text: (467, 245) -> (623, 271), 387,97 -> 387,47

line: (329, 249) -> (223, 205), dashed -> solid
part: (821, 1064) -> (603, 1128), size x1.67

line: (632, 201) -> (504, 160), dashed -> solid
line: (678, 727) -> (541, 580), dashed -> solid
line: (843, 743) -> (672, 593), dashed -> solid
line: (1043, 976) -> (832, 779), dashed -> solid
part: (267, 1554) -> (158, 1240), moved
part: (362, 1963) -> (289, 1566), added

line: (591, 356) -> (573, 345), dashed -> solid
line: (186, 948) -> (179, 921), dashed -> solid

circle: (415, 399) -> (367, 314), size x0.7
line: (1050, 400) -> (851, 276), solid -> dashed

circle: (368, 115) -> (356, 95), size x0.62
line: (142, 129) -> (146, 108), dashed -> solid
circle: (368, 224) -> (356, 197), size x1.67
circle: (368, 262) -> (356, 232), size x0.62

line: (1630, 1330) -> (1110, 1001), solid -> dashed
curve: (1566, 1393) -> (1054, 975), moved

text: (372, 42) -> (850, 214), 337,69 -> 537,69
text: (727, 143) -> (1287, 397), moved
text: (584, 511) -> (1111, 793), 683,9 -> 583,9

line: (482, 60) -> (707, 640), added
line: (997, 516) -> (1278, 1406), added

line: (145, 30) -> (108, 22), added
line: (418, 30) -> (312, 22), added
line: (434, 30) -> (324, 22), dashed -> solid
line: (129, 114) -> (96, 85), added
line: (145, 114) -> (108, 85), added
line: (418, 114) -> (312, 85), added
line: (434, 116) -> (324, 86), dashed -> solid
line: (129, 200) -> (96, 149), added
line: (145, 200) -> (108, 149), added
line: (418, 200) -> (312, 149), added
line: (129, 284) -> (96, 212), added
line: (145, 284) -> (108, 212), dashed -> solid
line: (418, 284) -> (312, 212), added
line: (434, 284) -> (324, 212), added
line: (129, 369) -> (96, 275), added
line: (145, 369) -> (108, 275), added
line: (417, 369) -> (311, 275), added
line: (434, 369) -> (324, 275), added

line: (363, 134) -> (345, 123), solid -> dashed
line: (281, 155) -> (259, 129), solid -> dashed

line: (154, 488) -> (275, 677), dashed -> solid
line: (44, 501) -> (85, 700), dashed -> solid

[Problem statement]:
If a line above holds the string "circle", return it as it stands.

[Answer space]:
circle: (415, 399) -> (367, 314), size x0.7
circle: (368, 115) -> (356, 95), size x0.62
circle: (368, 224) -> (356, 197), size x1.67
circle: (368, 262) -> (356, 232), size x0.62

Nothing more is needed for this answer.